**DIRECTIONS:**
Reproduce the text of each record below line for line, leaving the pictures out of your answer.

**DATA FOR REVIEW:**
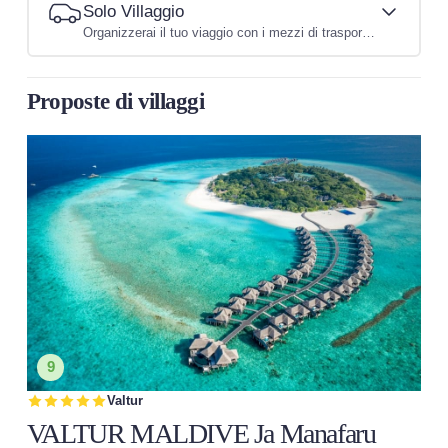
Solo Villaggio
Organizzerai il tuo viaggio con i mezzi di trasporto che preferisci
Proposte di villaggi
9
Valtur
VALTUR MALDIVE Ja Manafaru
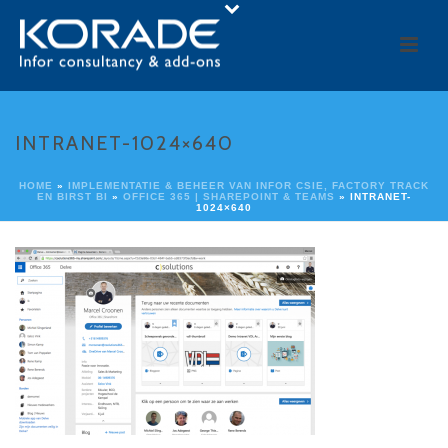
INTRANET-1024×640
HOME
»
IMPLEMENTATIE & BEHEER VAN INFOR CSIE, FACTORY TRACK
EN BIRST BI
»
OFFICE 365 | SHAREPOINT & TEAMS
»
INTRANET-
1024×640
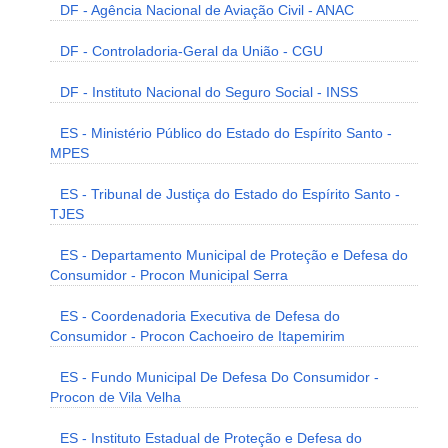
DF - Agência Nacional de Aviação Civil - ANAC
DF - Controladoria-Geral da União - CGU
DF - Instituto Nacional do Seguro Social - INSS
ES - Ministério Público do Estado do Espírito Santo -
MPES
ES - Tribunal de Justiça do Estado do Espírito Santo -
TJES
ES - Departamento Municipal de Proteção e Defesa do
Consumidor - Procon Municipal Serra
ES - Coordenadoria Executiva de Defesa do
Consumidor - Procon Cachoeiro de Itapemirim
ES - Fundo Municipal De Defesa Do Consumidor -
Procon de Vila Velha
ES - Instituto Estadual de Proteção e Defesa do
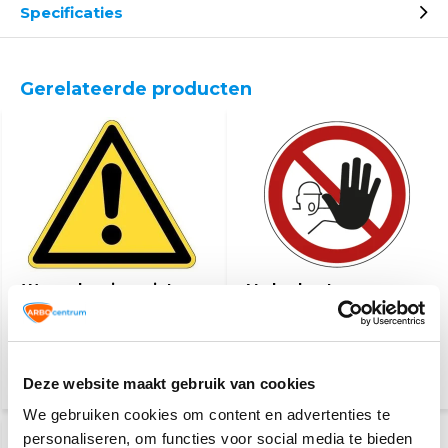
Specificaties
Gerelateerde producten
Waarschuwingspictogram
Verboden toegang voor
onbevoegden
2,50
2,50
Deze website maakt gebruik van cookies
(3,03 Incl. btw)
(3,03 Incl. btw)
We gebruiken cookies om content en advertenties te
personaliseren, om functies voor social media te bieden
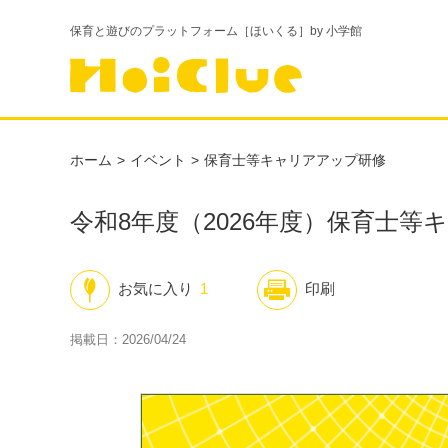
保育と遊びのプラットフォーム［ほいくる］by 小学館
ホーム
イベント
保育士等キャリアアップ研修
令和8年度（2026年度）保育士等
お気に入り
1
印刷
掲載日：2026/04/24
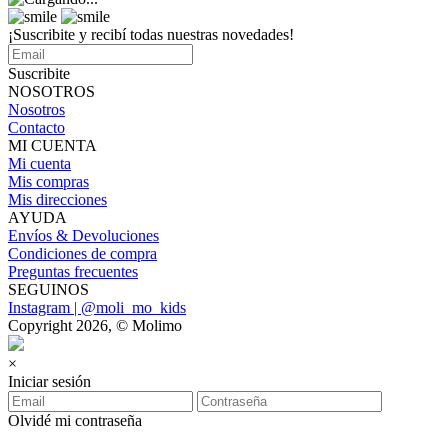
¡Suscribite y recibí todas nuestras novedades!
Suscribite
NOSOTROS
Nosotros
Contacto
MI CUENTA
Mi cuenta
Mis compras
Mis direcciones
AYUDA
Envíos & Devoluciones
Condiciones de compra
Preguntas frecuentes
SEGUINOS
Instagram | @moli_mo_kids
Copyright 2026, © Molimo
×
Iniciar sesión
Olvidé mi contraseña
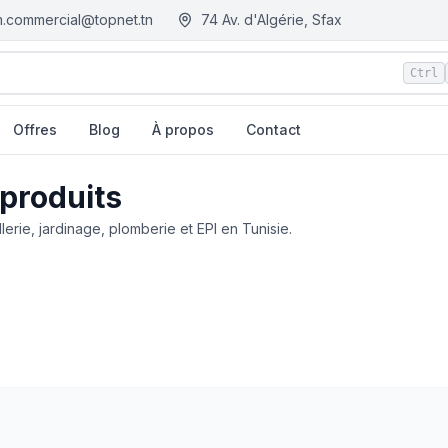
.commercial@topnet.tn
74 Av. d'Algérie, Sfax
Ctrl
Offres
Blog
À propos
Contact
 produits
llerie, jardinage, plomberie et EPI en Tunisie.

**RESPONSE AREA:**
Solo Villaggio
Organizzerai il tuo viaggio con i mezzi di trasporto che preferisci
Proposte di villaggi
9
Valtur
VALTUR MALDIVE Ja Manafaru
INTRANET-1024×640
HOME
»
IMPLEMENTATIE & BEHEER VAN INFOR CSIE, FACTORY TRACK
EN BIRST BI
»
OFFICE 365 | SHAREPOINT & TEAMS
»
INTRANET-
1024×640
DF - Agência Nacional de Aviação Civil - ANAC
DF - Controladoria-Geral da União - CGU
DF - Instituto Nacional do Seguro Social - INSS
ES - Ministério Público do Estado do Espírito Santo -
MPES
ES - Tribunal de Justiça do Estado do Espírito Santo -
TJES
ES - Departamento Municipal de Proteção e Defesa do
Consumidor - Procon Municipal Serra
ES - Coordenadoria Executiva de Defesa do
Consumidor - Procon Cachoeiro de Itapemirim
ES - Fundo Municipal De Defesa Do Consumidor -
Procon de Vila Velha
ES - Instituto Estadual de Proteção e Defesa do
Specificaties
Gerelateerde producten
Waarschuwingspictogram
Verboden toegang voor
onbevoegden
2,50
2,50
Deze website maakt gebruik van cookies
(3,03 Incl. btw)
(3,03 Incl. btw)
We gebruiken cookies om content en advertenties te
personaliseren, om functies voor social media te bieden
保育と遊びのプラットフォーム［ほいくる］by 小学館
ホーム
イベント
保育士等キャリアアップ研修
令和8年度（2026年度）保育士等
お気に入り
1
印刷
掲載日：2026/04/24
¡Suscribite y recibí todas nuestras novedades!
Suscribite
NOSOTROS
Nosotros
Contacto
MI CUENTA
Mi cuenta
Mis compras
Mis direcciones
AYUDA
Envíos & Devoluciones
Condiciones de compra
Preguntas frecuentes
SEGUINOS
Instagram | @moli_mo_kids
Copyright 2026, © Molimo
×
Iniciar sesión
Olvidé mi contraseña
.commercial@topnet.tn
74 Av. d'Algérie, Sfax
Ctrl
Offres
Blog
À propos
Contact
 produits
llerie, jardinage, plomberie et EPI en Tunisie.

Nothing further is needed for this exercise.